Nicodemus v. Union Pac. Corp., 318 F.3d 1231, 1236 (10th Cir.2003) (“It is well settled that [a] defense that raises a federal question is inadequate to confer federal jurisdiction.’ (quoting Merrell Dow Pharm., Inc. v. Thompson, 478 U.S. 804, 808, 106 S.Ct. 3229, 92 L.Ed.2d 650 (1986) )). While a plaintiff is free to plead a federal question in his complaint, “a defendant cannot, merely by injecting a federal question into an action that asserts what is plainly a state-law claim, transform the action into one arising under federal law, thereby selecting the forum in which the claim shall be litigated.” Caterpillar, Inc. v. Williams, 482 U.S. at 399, 107 S.Ct. 2425. Even the plaintiff can only go so far in attempting to invoke federal-question jurisdiction, because [a]ny statements in the complaint which go beyond a statement of the plaintiff's claim and anticipate or reply to a probable defense are to be disregarded” in deciding whether federal-question jurisdiction exists. Mescalero Apache Tribe v. Martinez, 519 F.2d 479, 481 (10th Cir.1975).

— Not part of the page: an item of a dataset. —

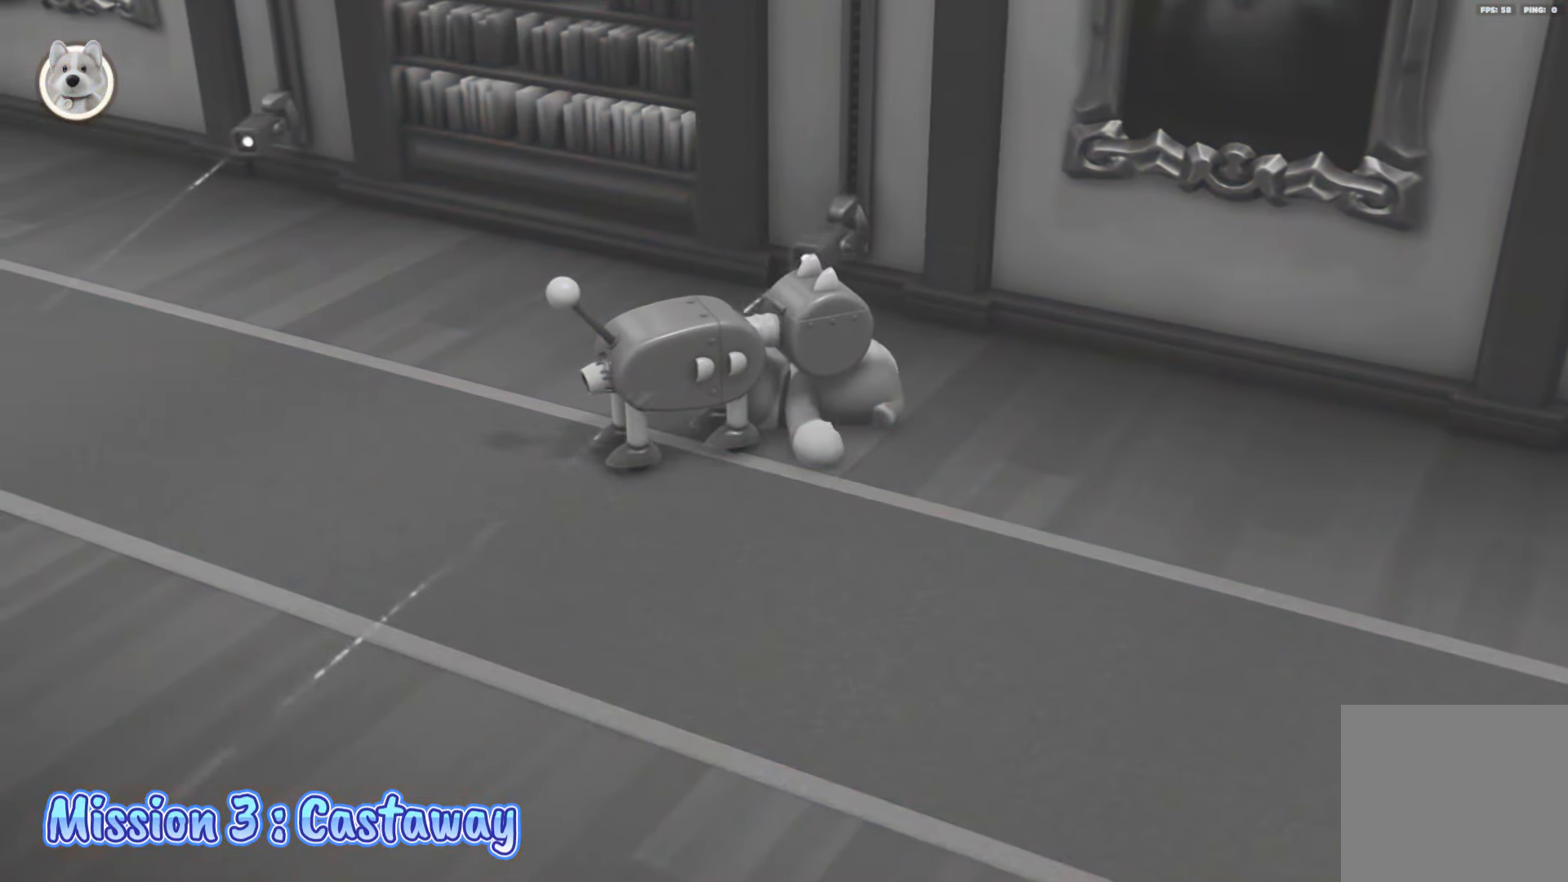
{"buttons": [], "left_stick": "center", "right_stick": "center", "events": [[267, "A", "down"], [400, "A", "up"]]}
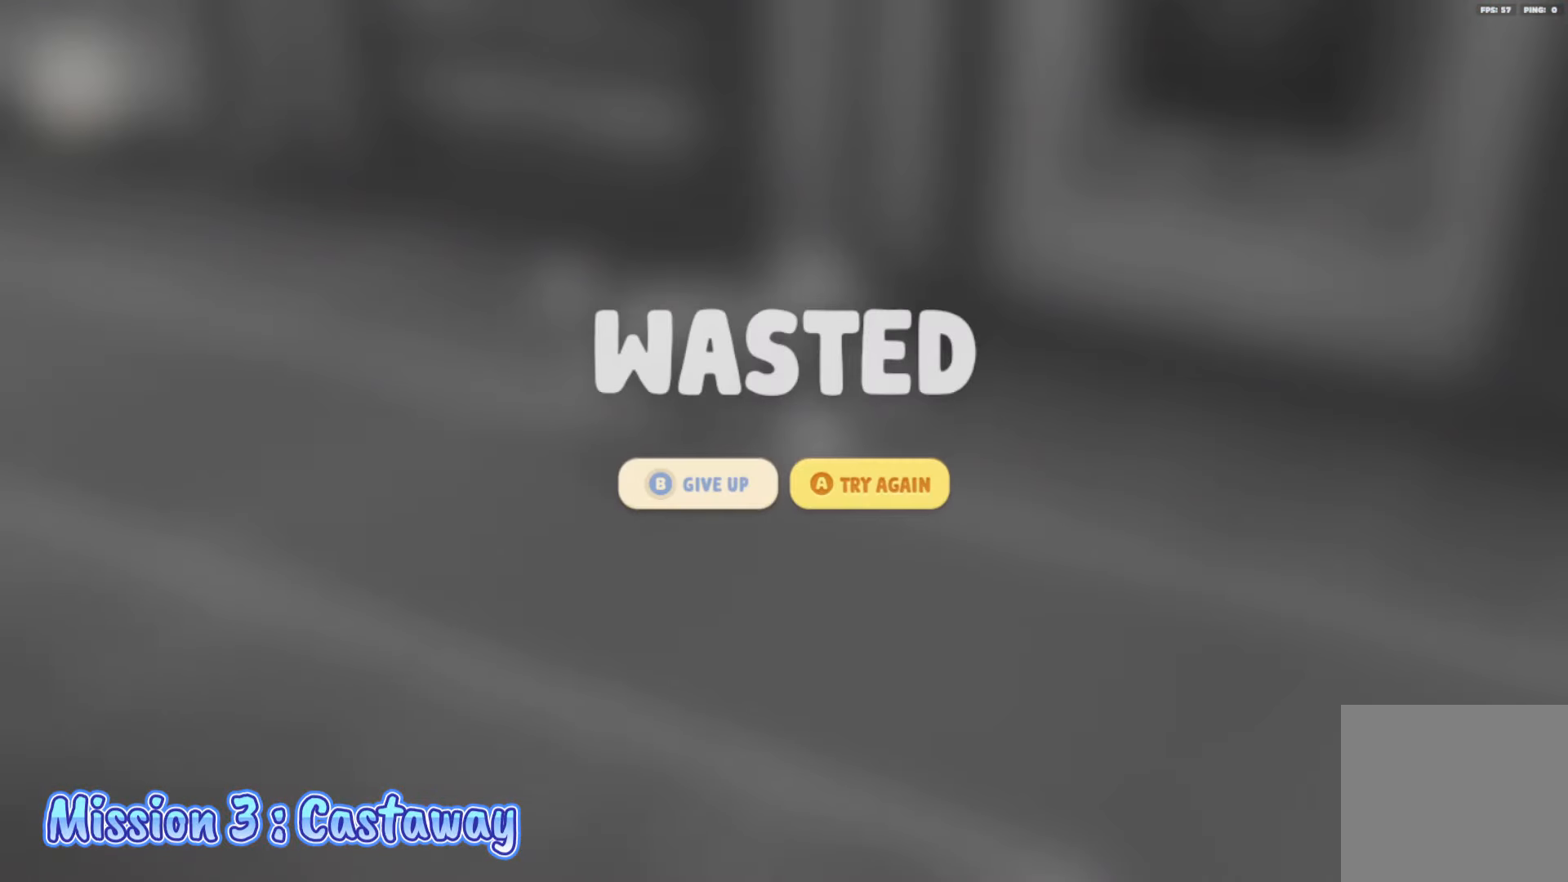
{"buttons": ["A"], "left_stick": "center", "right_stick": "center", "events": [[117, "A", "down"], [217, "A", "up"], [417, "A", "down"]]}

In addition to the requirement that the federal question appear on the face of the complaint, a plaintiff's cause of action must either be (i) created by federal law, or (ii) if it is a state-created cause of action, ‘its resolution must necessarily turn on a substantial question of federal law.’ Nicodemus v. Union Pac. Corp., 318 F.3d at 1235

(quoting Merrell Dow Pharm., Inc. v. Thompson, 478 U.S. at 808, 106 S.Ct. 3229 ). As for the second method, beyond the requirement of a substantial question of federal law at the heart of the case, the federal question must also be “contested.” Grable & Sons Metal Prods. v. Darue Eng'g & Mfg., 545 U.S. 308, 313, 125 S.Ct. 2363, 162 L.Ed.2d 257 (2005). Finally, the exercise of federal-question jurisdiction must also be “consistent with congressional judgment about the sound division of labor between state and federal courts governing the application of § 1331.” Grable & Sons Metal Prods. v. Darue Eng'g & Mfg., 545 U.S. at 318–19, 125 S.Ct. 2363 (explaining that “there must always be an assessment of any disruptive portent in exercising federal jurisdiction” in accepting “garden variety” state law claims).

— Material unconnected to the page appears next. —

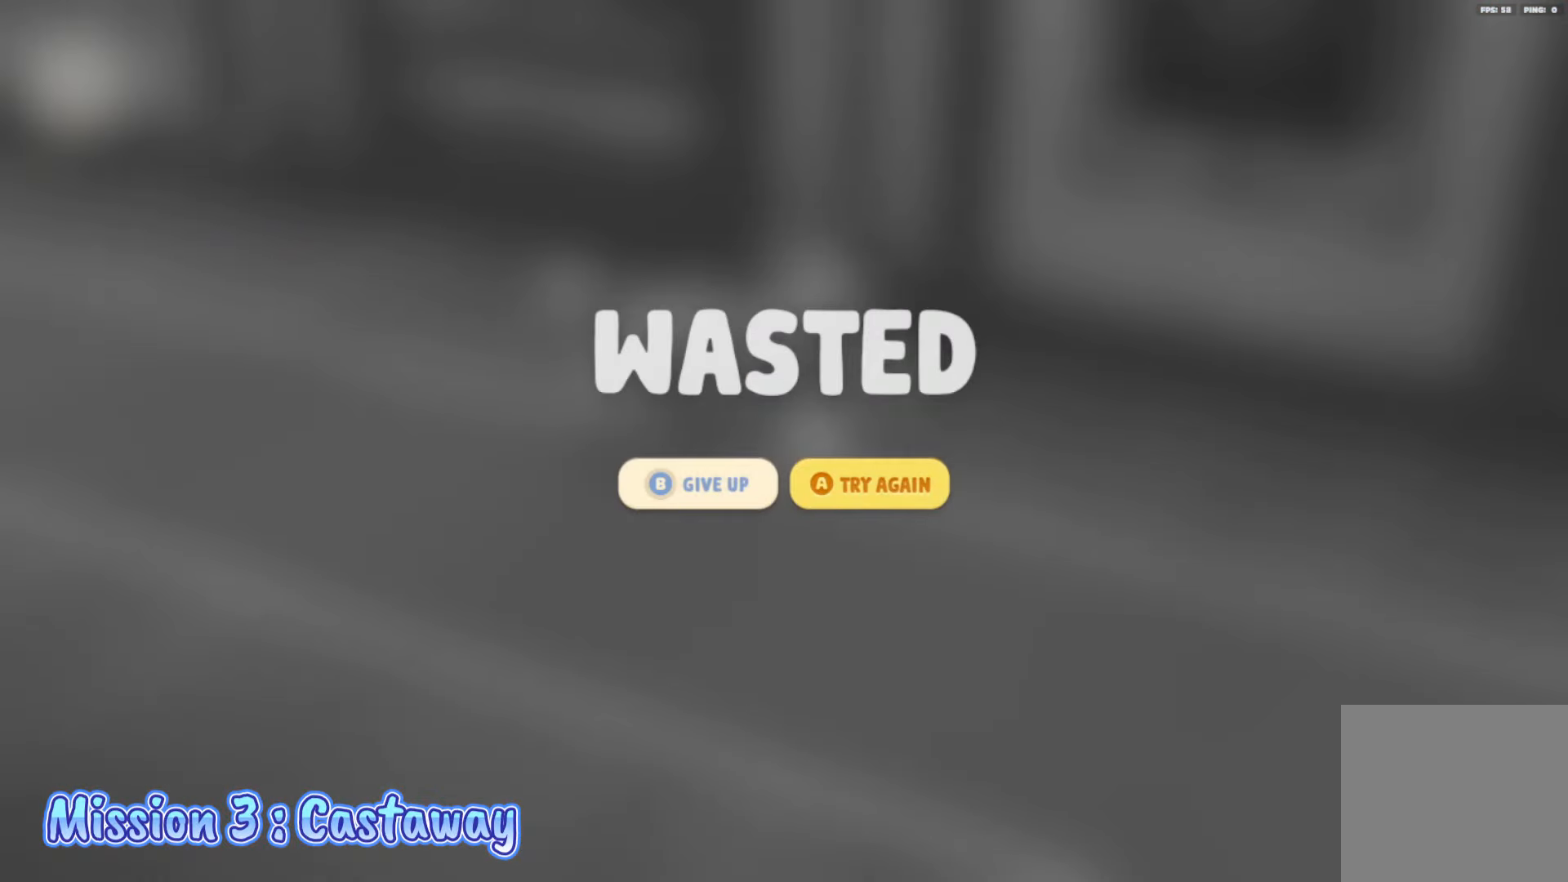
{"buttons": [], "left_stick": "center", "right_stick": "center", "events": [[33, "A", "up"]]}
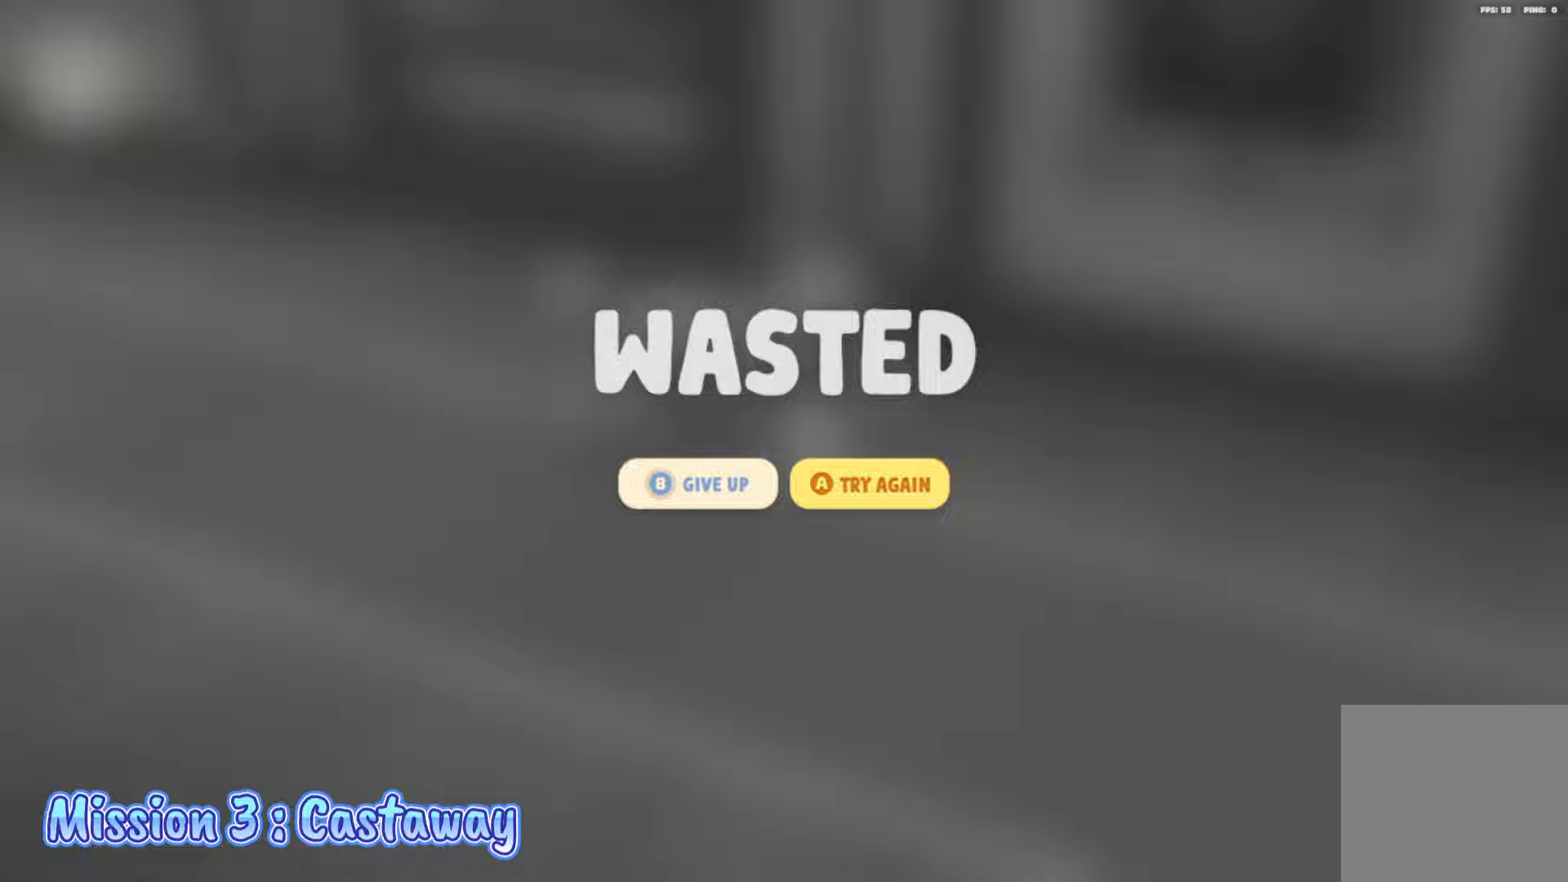
{"buttons": [], "left_stick": "center", "right_stick": "center", "events": []}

In Bar J Sand & Gravel, Inc. v. W. Mobil e N.M. Inc., No. Civ. 05–800 JB/WPL, 2005 WL 3663689 (D.N.M. Sept. 29, 2005)

(Browning, J.), the plaintiff's complaint stated causes of action for breach of contract, breach of the covenant of good faith and fair dealing, and unfair trade practices. See 2005 WL 3663689, at *7. The defendants argued that a federal question was apparent on the face of the complaint

because, as a necessary first step in proving a breach of contract, Bar J [Sand and Gravel, Inc.,] must show that a valid contract actually exists between Bar J and the Defendants. To establish that the parties entered into a valid contract, Bar J must show that all conditions precedent were met, including Bar J's possession of a valid [Sand and Gravel] Permit [that the Pueblo of San Felipe issued to Bar J Trucking, Inc.]. In turn, whether Bar J acquired a valid Permit requires reference to the federal regulations governing the issuance of those permits. Reaching the last link in their chain of argument, the Defendants assert that the federal question is whether the creation of the Permit complied with those regulations.

2005 WL 3663689, at *8

(internal citations omitted). The Court determined that the defendants' argument confused “a condition precedent to contract performance with a condition precedent to contract formation,” and that the argument was raising an issue of federal law as a potential defense, rather than as an element of the plaintiff's case; as such, the issue did not appear on the face of the plaintiff's complaint. 2005 WL 3663689, at *8–9 (emphasis in original). The defendants also argued that a decision whether the plaintiffs validly assigned...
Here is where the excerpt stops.